#### DATA FOR ANALYSIS

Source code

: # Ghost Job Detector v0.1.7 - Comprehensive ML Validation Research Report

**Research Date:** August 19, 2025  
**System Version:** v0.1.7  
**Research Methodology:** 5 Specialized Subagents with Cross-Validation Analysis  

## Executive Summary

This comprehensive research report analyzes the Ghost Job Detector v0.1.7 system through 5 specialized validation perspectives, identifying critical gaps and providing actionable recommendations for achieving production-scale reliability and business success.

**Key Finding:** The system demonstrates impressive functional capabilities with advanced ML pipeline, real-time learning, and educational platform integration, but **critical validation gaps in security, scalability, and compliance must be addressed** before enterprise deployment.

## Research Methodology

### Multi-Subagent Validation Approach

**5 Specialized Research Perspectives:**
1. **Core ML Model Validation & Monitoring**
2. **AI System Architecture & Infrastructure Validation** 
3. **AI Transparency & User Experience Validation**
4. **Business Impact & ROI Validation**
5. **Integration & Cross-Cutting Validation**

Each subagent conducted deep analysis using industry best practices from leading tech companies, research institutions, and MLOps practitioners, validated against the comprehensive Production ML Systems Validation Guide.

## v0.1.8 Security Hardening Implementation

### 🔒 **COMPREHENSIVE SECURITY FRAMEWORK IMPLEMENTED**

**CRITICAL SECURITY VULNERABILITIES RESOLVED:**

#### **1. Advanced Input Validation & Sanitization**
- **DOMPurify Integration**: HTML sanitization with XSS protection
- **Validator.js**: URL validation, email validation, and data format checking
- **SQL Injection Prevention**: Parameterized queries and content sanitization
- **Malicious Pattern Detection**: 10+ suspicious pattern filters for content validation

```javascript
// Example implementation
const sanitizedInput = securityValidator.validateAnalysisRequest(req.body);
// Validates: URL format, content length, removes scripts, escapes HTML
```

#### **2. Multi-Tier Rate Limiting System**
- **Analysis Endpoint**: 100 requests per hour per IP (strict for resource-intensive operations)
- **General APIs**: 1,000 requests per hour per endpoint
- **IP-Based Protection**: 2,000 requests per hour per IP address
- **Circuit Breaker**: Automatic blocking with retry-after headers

########

Could you work out how many lines above contain the string "Detector"? Answer with the number only.

- **PROBLEM SOLUTION**
2